(What to produce): Transcribe the passage of the post about 2016 below between "I am ready to" and "list in 2016.", inclusive.

(Text for analysis):
==*==
**Warning: I plan on cussing extensively in this piece. If you can't handle the language, I suggest you click someplace else.**
2016...yeah...good riddance to bad karma.
I am ready to turn the page on this tortuous trip around the sun and to kick its ass into the netherworld of history. May your misery forever be confined to far-flung recesses of the internet and perhaps the occasional black hole.
Me?
I am so over much of what this year has wrought, that it would be impossible to state in just a few paragraphs how little fucks I have left to give to anything right now. This year has so fucked with my psyche that it is kind of amazing that I'm not in a permanently drugged-addled coma. That said, I thought that before my next birthday (Thursday. Get your gift orders in early) I might share those things that have permanently left my "give a fuck about" list in 2016.
10 Things that I Seriously No Longer Give a Fuck About..Thanks 2016!
1) Meetings. Really. I mean it. Don't invite me. I probably won't show up anyway. I am well past my organizational "best-before" date and I have very little left in the tank. I am over it. Let somebody else deal with the shit. I'm kind of done.
2) The Bathroom Scale. I threw it away. I did. Really. And I refused to let my doctor tell me my weight when I went for my recent physical. Unless there is a medical reason for me to worry (and my clothes still fit)...Fuck it!
==*==
[Data records]

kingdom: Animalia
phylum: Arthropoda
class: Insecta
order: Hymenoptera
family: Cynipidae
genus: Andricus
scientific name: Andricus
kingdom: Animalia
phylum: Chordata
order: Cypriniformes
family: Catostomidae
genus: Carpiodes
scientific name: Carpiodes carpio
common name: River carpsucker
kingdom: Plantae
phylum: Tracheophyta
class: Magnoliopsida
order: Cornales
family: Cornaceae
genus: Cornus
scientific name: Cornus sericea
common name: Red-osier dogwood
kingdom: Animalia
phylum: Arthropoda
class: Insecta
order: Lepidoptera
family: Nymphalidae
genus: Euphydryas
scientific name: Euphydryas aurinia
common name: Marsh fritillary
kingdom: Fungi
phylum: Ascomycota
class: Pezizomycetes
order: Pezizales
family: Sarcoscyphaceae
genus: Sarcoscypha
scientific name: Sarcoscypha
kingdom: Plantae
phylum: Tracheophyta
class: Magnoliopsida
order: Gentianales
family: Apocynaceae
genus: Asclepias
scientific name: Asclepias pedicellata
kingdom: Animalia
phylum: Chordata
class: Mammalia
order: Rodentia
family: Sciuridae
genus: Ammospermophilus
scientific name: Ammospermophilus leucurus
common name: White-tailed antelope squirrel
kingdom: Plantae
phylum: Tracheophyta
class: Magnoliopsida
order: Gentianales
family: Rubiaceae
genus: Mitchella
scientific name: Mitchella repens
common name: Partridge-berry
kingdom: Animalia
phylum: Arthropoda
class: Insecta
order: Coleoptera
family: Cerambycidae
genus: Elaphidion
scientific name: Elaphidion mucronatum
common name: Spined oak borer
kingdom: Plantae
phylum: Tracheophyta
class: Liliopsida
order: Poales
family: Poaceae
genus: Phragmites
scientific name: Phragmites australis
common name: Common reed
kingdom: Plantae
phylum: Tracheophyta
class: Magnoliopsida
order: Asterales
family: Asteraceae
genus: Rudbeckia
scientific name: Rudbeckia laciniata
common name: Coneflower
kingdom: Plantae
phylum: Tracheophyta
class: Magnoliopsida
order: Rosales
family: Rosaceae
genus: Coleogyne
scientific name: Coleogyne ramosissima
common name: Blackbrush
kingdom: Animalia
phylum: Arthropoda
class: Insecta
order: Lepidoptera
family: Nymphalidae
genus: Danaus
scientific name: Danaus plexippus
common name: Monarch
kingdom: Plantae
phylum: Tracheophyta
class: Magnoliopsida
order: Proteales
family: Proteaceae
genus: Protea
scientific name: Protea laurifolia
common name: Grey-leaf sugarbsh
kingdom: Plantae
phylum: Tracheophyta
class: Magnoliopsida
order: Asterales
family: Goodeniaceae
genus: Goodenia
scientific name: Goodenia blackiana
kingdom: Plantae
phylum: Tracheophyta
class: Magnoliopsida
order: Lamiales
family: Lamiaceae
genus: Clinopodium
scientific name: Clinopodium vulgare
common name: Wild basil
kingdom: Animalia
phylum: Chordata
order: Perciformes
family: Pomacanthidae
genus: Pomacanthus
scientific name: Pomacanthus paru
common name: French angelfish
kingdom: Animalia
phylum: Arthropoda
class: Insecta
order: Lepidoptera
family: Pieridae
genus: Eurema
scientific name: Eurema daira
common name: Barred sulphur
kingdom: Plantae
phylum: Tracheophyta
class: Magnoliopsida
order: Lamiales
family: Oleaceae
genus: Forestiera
==*==
(Response box):
I am ready to turn the page on this tortuous trip around the sun and to kick its ass into the netherworld of history. May your misery forever be confined to far-flung recesses of the internet and perhaps the occasional black hole.
Me?
I am so over much of what this year has wrought, that it would be impossible to state in just a few paragraphs how little fucks I have left to give to anything right now. This year has so fucked with my psyche that it is kind of amazing that I'm not in a permanently drugged-addled coma. That said, I thought that before my next birthday (Thursday. Get your gift orders in early) I might share those things that have permanently left my "give a fuck about" list in 2016.